• _GOAL OF THE EXERCISE_: Give back each entry word for word, but drop the images.
== == ==
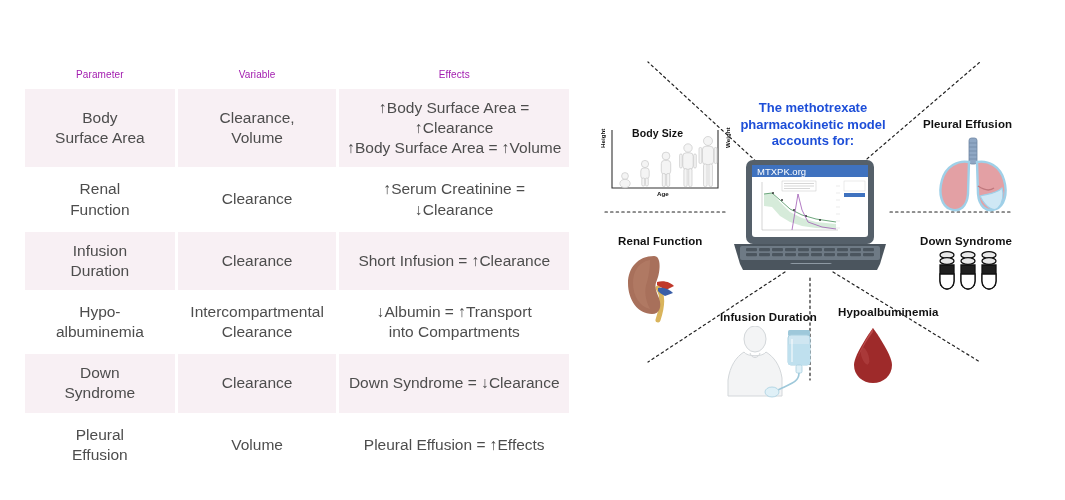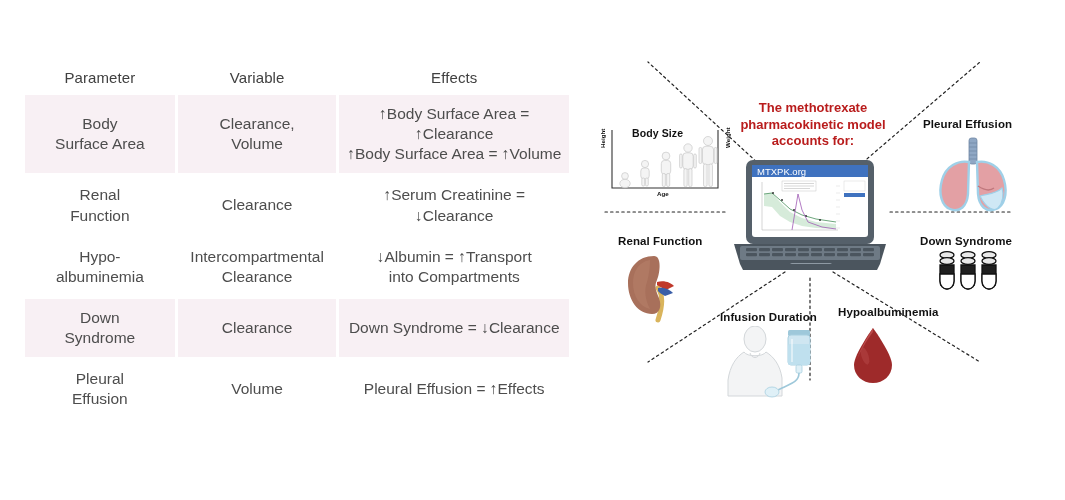"Parameter" .tbl th { color: #404040 -> #a21caf; font-size: 15px -> 10px }
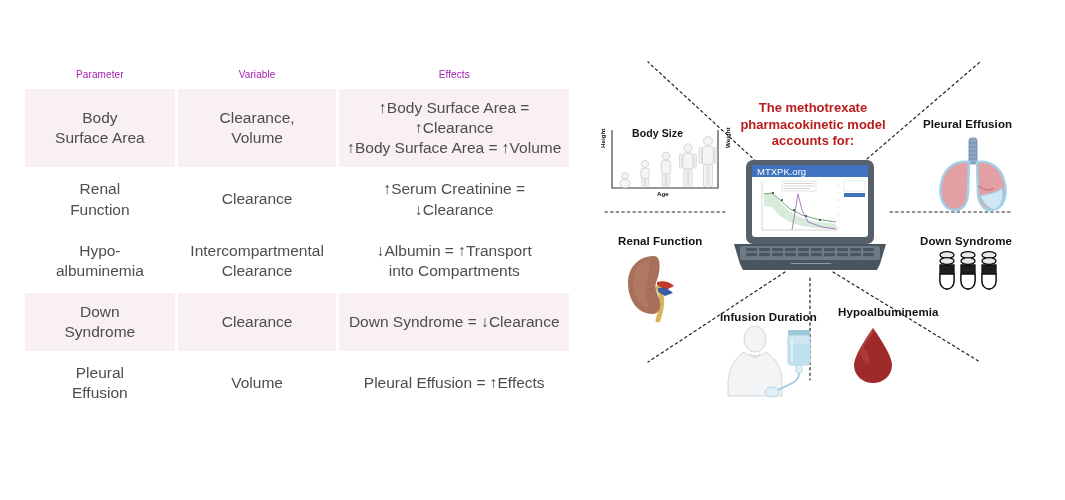"The methotrexate" #center-title { color: #b91c1c -> #1d4ed8 }
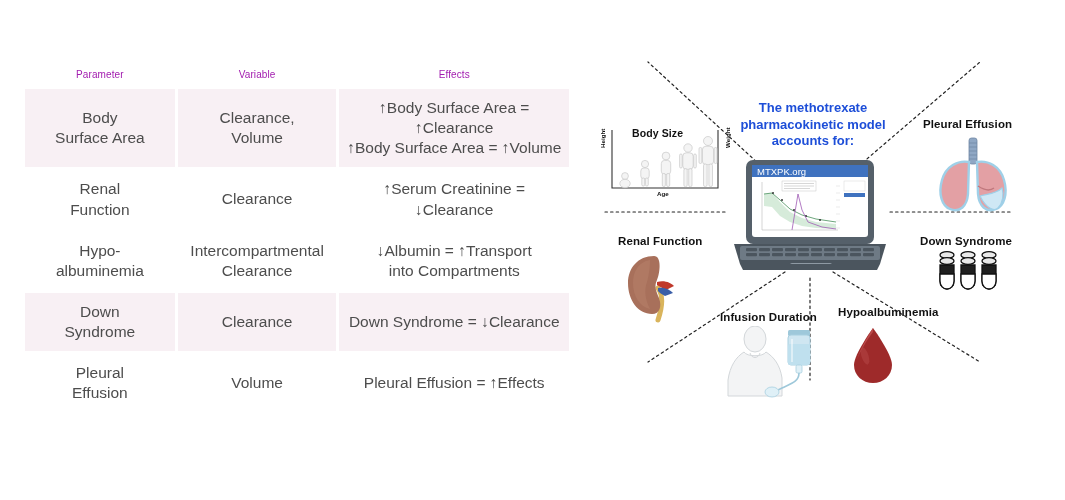"Infusion" tr.shaded { html: none -> <tr> <td>Infusion Duration</td> <td>Clearance</td> <td>Short Infusion = ↑Clearance</td> </tr> }
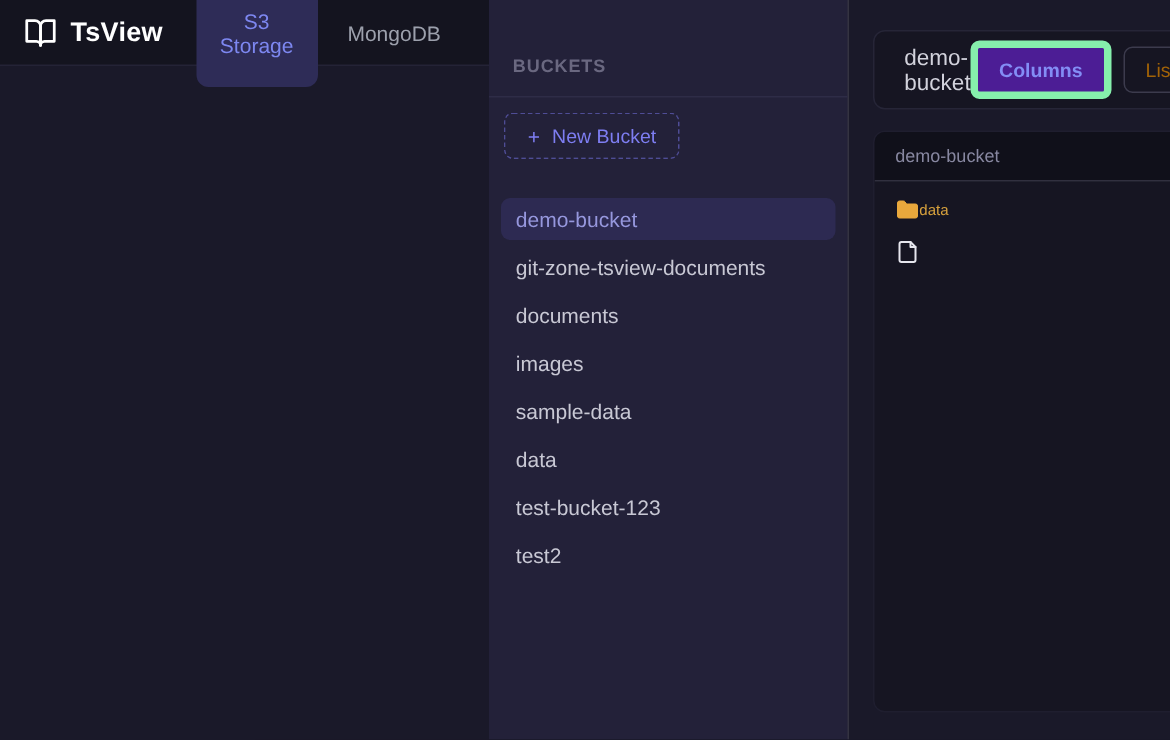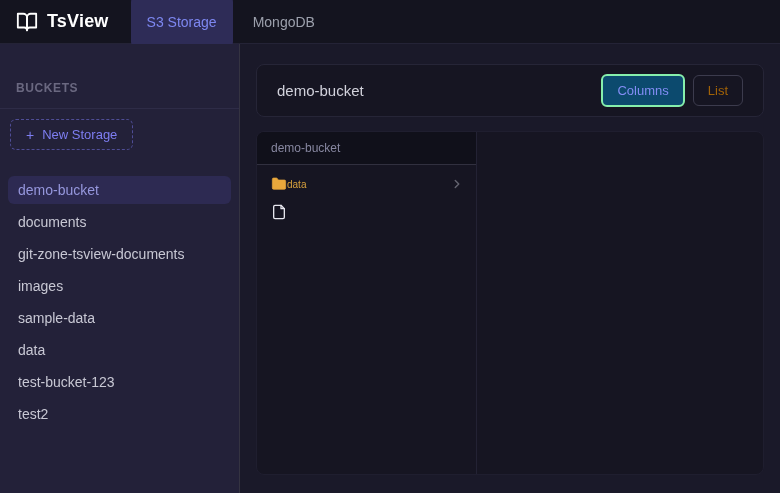"TsView" .app { flex-direction: column -> row }
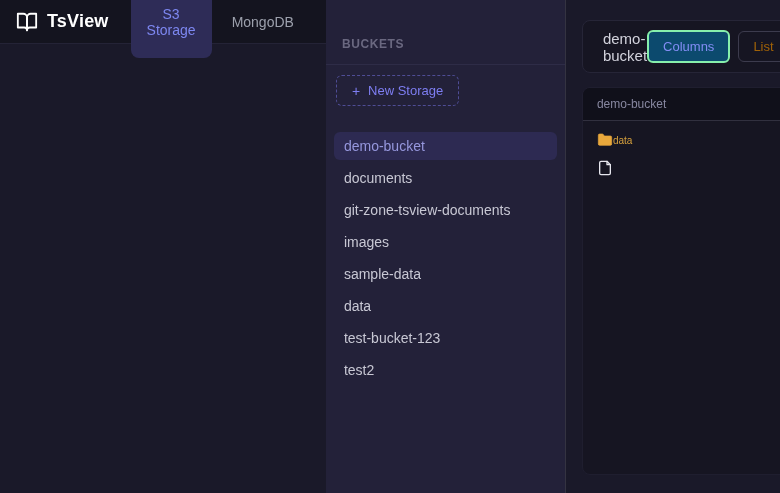"Columns" .view-btn.active { background: #0c4a6e -> #4c1d95; border: 2px solid #86efac -> 5px solid #86efac; font-weight: none -> bold }
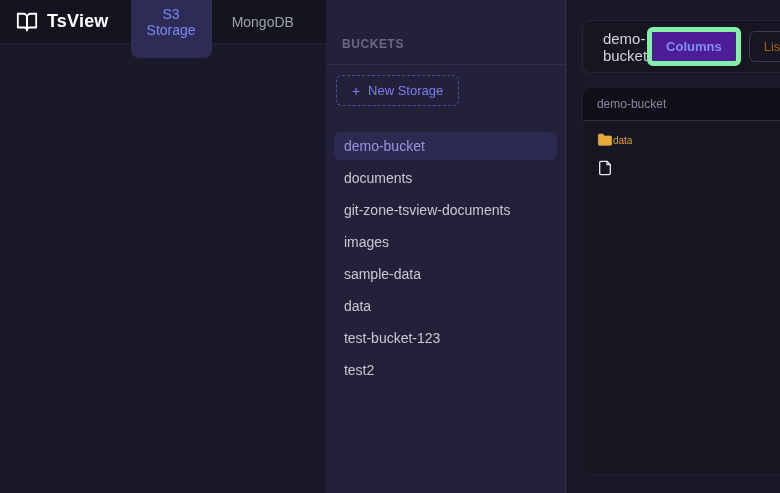"New Storage" span { text: Storage -> Bucket }
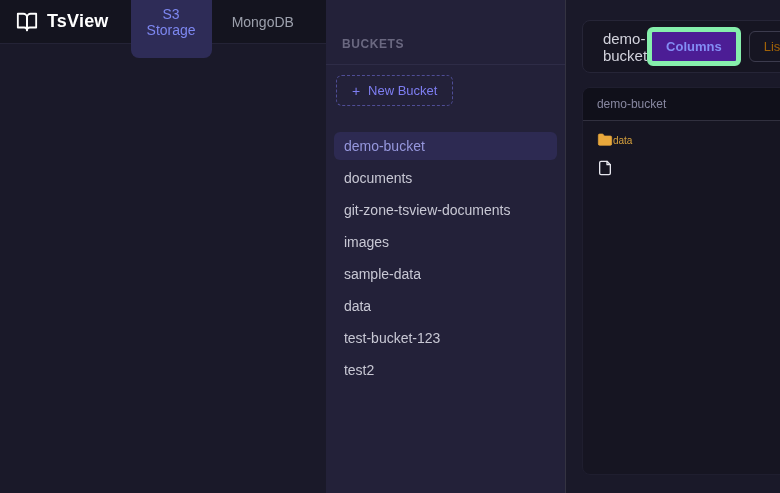"documents" div.bucket-item { order: before "git-zone-tsview-documents" -> after "git-zone-tsview-documents" }
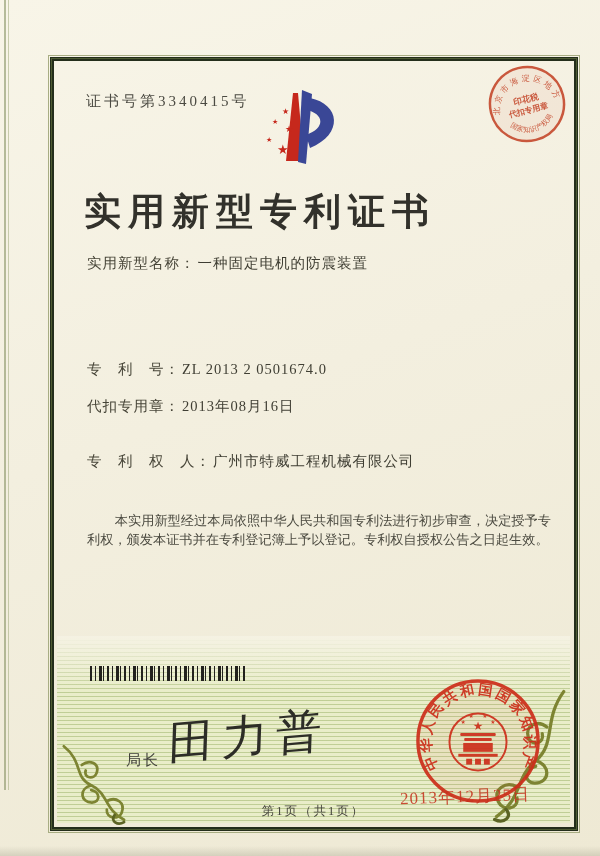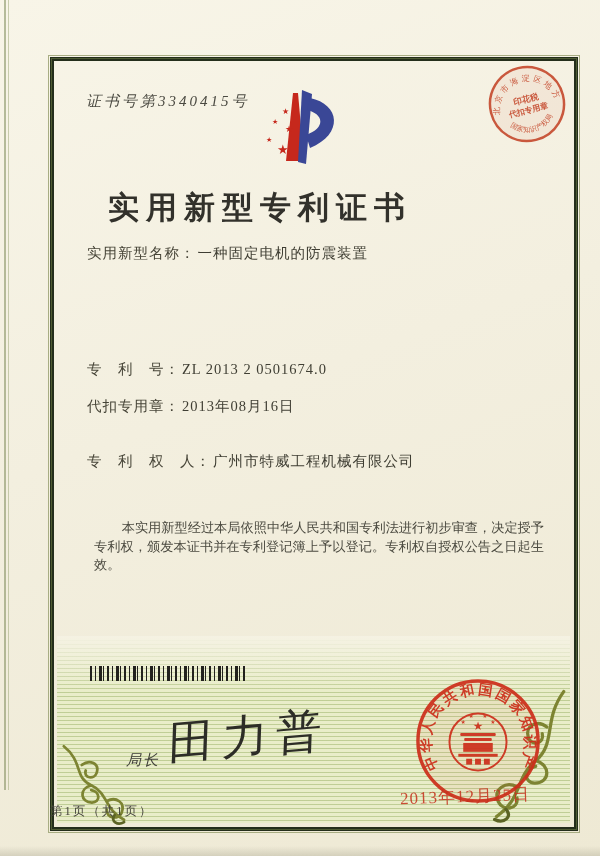"证书号第3340415号" .cert-no { font-style: italic -> none }
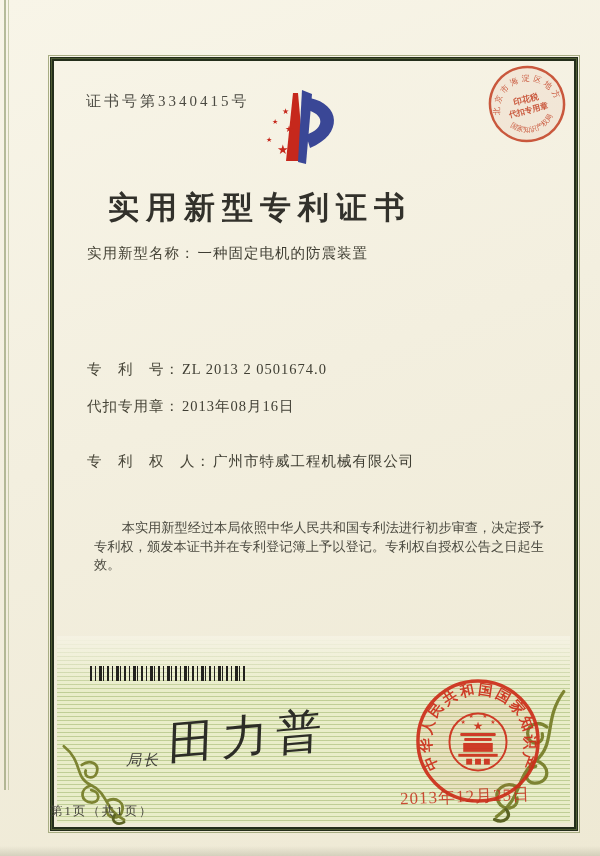"实用新型专利证书" .title { font-size: 31px -> 37px }
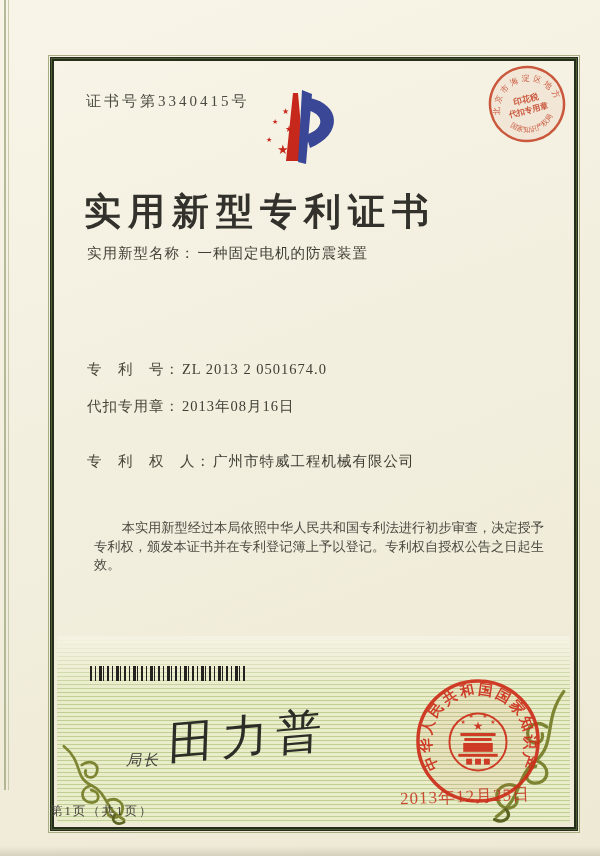"实用新型名称： 一种固定电机的防震装置" div.field { top: 244px -> 254px }
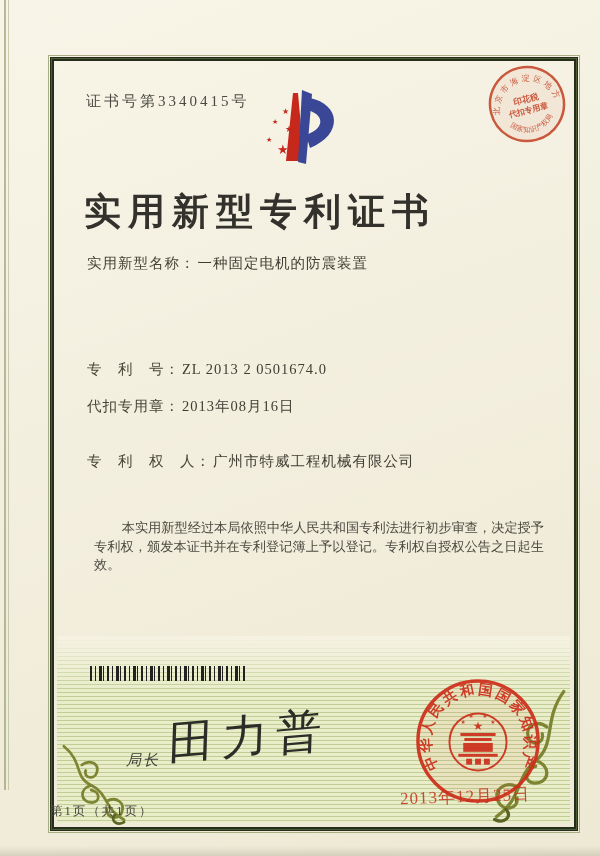"本实用新型经过本局依照中华人民共和国专利法进行初步审查，决定授予专利权，颁发本证" .paras p { margin: 7px -> 0 }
== == ==
• _ANSWER TO THE EXERCISE_:
"Parameter" .tbl th { color: #404040 -> #a21caf; font-size: 15px -> 10px }
"The methotrexate" #center-title { color: #b91c1c -> #1d4ed8 }
"Infusion" tr.shaded { html: none -> <tr> <td>Infusion Duration</td> <td>Clearance</td> <td>Short Infusion = ↑Clearance</td> </tr> }
"TsView" .app { flex-direction: column -> row }
"Columns" .view-btn.active { background: #0c4a6e -> #4c1d95; border: 2px solid #86efac -> 5px solid #86efac; font-weight: none -> bold }
"New Storage" span { text: Storage -> Bucket }
"documents" div.bucket-item { order: before "git-zone-tsview-documents" -> after "git-zone-tsview-documents" }
"证书号第3340415号" .cert-no { font-style: italic -> none }
"实用新型专利证书" .title { font-size: 31px -> 37px }
"实用新型名称： 一种固定电机的防震装置" div.field { top: 244px -> 254px }
"本实用新型经过本局依照中华人民共和国专利法进行初步审查，决定授予专利权，颁发本证" .paras p { margin: 7px -> 0 }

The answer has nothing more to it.